I think I'll wade in here ...

I agree that the idea is silly. It's also very chilling -- I think
Stuart struck the right note when he said that it hobbles us
without affecting the malevolent ones. I'll leave it at that, in
order to spare you all my diatribes against those with power
deciding what is an "illegal access" (Article 2 itself is quite
chilling -- what does "other dishonest intent" mean?)

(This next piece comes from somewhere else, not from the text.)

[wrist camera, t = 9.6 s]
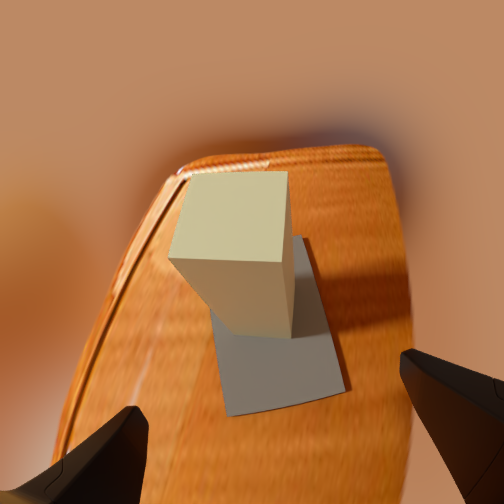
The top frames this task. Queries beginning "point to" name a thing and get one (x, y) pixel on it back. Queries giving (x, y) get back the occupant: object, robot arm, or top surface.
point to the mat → (281, 354)
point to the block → (239, 249)
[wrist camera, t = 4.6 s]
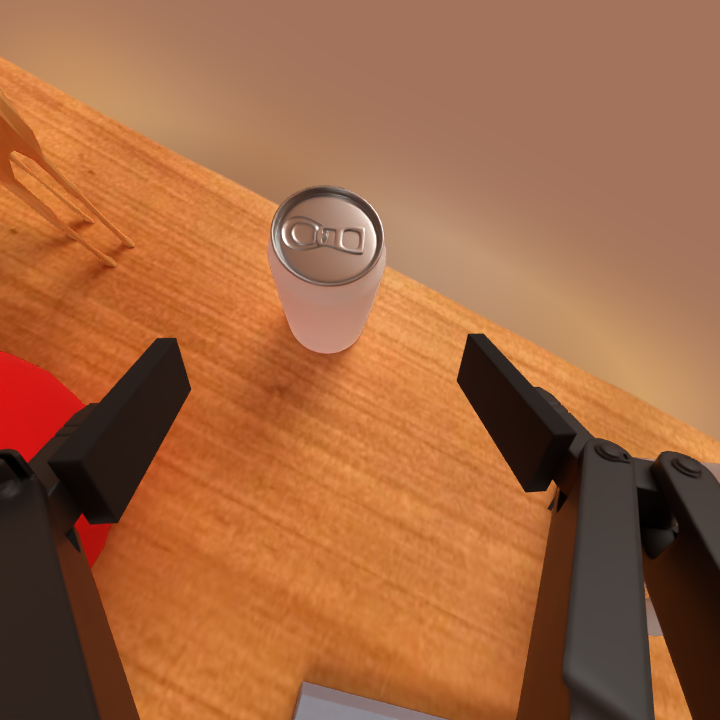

And by the way, if you think 6a1 is bad, check out 6a2. -- kiss
crack, johntheripper, etc. goodbye. And merely POSSESSING these
seems to be illegal, under 6b (they mislabeled it a; it's the
second a).

Example: my classes in computer security regularly do penetration
exercises on systems I control (they are having fun with a Windows
2000 box now :-)). As part of the exercise, they need to determine
if particular vulnerabilities exist, and the use of attack tools
is one way to do this. (There are others, and they try other means
first; we spend a fair amount of time hammering on ethics, too.)
But as I read what should be 6b, this means if they do write these
tools, they become criminals. Am I being to apocalyptic here? Someone,
please tell me I am!

That old 70's radical,

Matt

PS: One thing, David -- if I remember my political science class
taken umptiddy-ump years ago, treaties in the US are at
the same level as the Constitution, so I'm not sure that the
US federal courts would accept an argument that restricting this
technology (break-in programs) is unconsititutional -- the issue
arose during the court cases about the seizure of Iranian
assets in the 1980s, and the US Government's efforts to return
(some of) the assets. The leinholders hollared bloody murder, but
-- if I remember correctly -- the US Supreme Court said too bad.
Any lawyers (or computer scientists who play lawyers on the web :-))
know if I'm completely off base here?